■ **TO-DO ITEM**
Give the text of all the records again with each "Schedule" swapped for "Lineup" and nothing else changed. Leave the pictures out of your answer.

■ **TASK DATA**
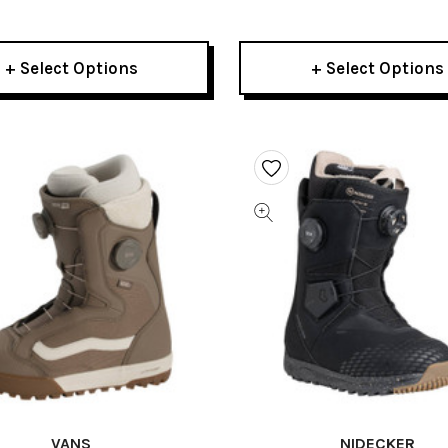
 Snowboard Boots 2026
2026
+ Select Options
+ Select Options
VANS
NIDECKER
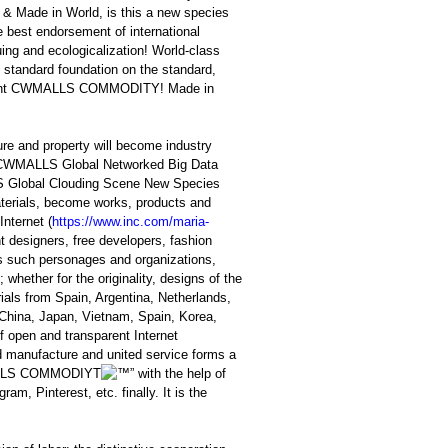
t & Made in World, is this a new species
e best endorsement of international
ing and ecologicalization! World-class
s standard foundation on the standard,
elligent CWMALLS COMMODITY! Made in
ture and property will become industry
by CWMALLS Global Networked Big Data
 Global Clouding Scene New Species
materials, become works, products and
Internet (
https://www.inc.com/maria-
t designers, free developers, fashion
lds such personages and organizations,
hether for the originality, designs of the
ials from Spain, Argentina, Netherlands,
n China, Japan, Vietnam, Spain, Korea,
f open and transparent Internet
d manufacture and united service forms a
LS COMMODIYT
” with the help of
m, Pinterest, etc. finally. It is the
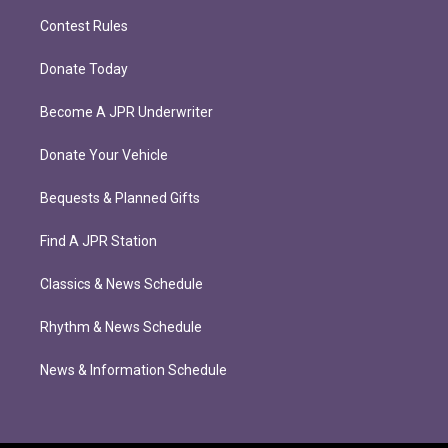
Contest Rules
Donate Today
Become A JPR Underwriter
Donate Your Vehicle
Bequests & Planned Gifts
Find A JPR Station
Classics & News Schedule
Rhythm & News Schedule
News & Information Schedule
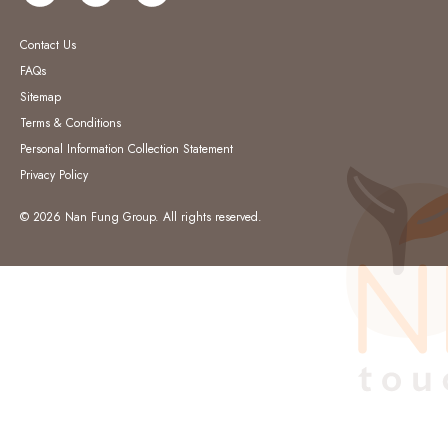
Contact Us
FAQs
Sitemap
Terms & Conditions
Personal Information Collection Statement
Privacy Policy
© 2026 Nan Fung Group. All rights reserved.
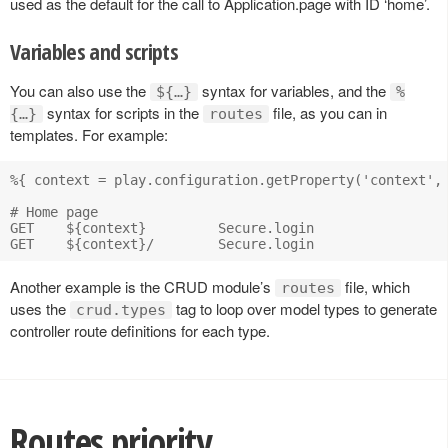
used as the default for the call to Application.page with ID ‘home’.
Variables and scripts
You can also use the
syntax for variables, and the
${…}
%
syntax for scripts in the
file, as you can in
{…}
routes
templates. For example:
%{ context = play.configuration.getProperty('context', 
# Home page

GET    ${context}         Secure.login

Another example is the CRUD module’s
file, which
routes
uses the
tag to loop over model types to generate
crud.types
controller route definitions for each type.
Routes priority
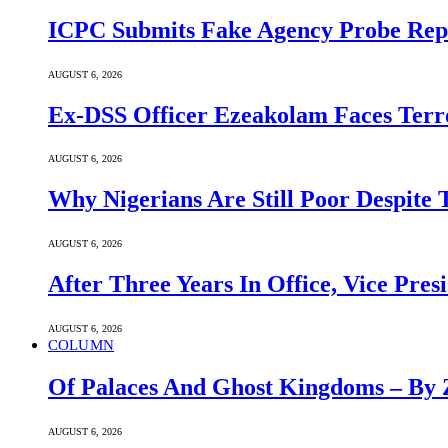
ICPC Submits Fake Agency Probe Rep
AUGUST 6, 2026
Ex-DSS Officer Ezeakolam Faces Ter
AUGUST 6, 2026
Why Nigerians Are Still Poor Despite
AUGUST 6, 2026
After Three Years In Office, Vice Pres
AUGUST 6, 2026
COLUMN
Of Palaces And Ghost Kingdoms – By 
AUGUST 6, 2026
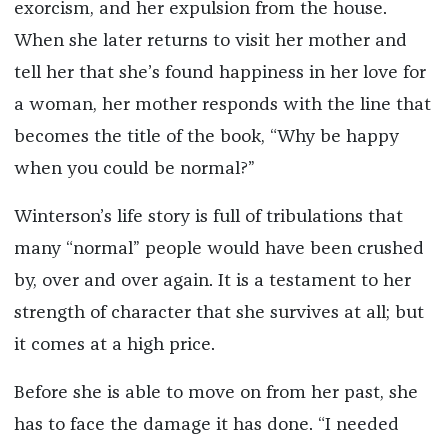
exorcism, and her expulsion from the house.
When she later returns to visit her mother and
tell her that she’s found happiness in her love for
a woman, her mother responds with the line that
becomes the title of the book, “Why be happy
when you could be normal?”
Winterson’s life story is full of tribulations that
many “normal” people would have been crushed
by, over and over again. It is a testament to her
strength of character that she survives at all; but
it comes at a high price.
Before she is able to move on from her past, she
has to face the damage it has done. “I needed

■ **ANSWER SECTION**
 Snowboard Boots 2026
2026
+ Select Options
+ Select Options
VANS
NIDECKER
t & Made in World, is this a new species
e best endorsement of international
ing and ecologicalization! World-class
s standard foundation on the standard,
elligent CWMALLS COMMODITY! Made in
ture and property will become industry
by CWMALLS Global Networked Big Data
 Global Clouding Scene New Species
materials, become works, products and
Internet (
https://www.inc.com/maria-
t designers, free developers, fashion
lds such personages and organizations,
hether for the originality, designs of the
ials from Spain, Argentina, Netherlands,
n China, Japan, Vietnam, Spain, Korea,
f open and transparent Internet
d manufacture and united service forms a
LS COMMODIYT
” with the help of
m, Pinterest, etc. finally. It is the
Contest Rules
Donate Today
Become A JPR Underwriter
Donate Your Vehicle
Bequests & Planned Gifts
Find A JPR Station
Classics & News Lineup
Rhythm & News Lineup
News & Information Lineup
Contact Us
FAQs
Sitemap
Terms & Conditions
Personal Information Collection Statement
Privacy Policy
© 2026 Nan Fung Group. All rights reserved.
used as the default for the call to Application.page with ID ‘home’.
Variables and scripts
You can also use the
syntax for variables, and the
${…}
%
syntax for scripts in the
file, as you can in
{…}
routes
templates. For example:
%{ context = play.configuration.getProperty('context', 
# Home page

GET    ${context}         Secure.login

Another example is the CRUD module’s
file, which
routes
uses the
tag to loop over model types to generate
crud.types
controller route definitions for each type.
Routes priority
ICPC Submits Fake Agency Probe Rep
AUGUST 6, 2026
Ex-DSS Officer Ezeakolam Faces Ter
AUGUST 6, 2026
Why Nigerians Are Still Poor Despite
AUGUST 6, 2026
After Three Years In Office, Vice Pres
AUGUST 6, 2026
COLUMN
Of Palaces And Ghost Kingdoms – By 
AUGUST 6, 2026
exorcism, and her expulsion from the house.
When she later returns to visit her mother and
tell her that she’s found happiness in her love for
a woman, her mother responds with the line that
becomes the title of the book, “Why be happy
when you could be normal?”
Winterson’s life story is full of tribulations that
many “normal” people would have been crushed
by, over and over again. It is a testament to her
strength of character that she survives at all; but
it comes at a high price.
Before she is able to move on from her past, she
has to face the damage it has done. “I needed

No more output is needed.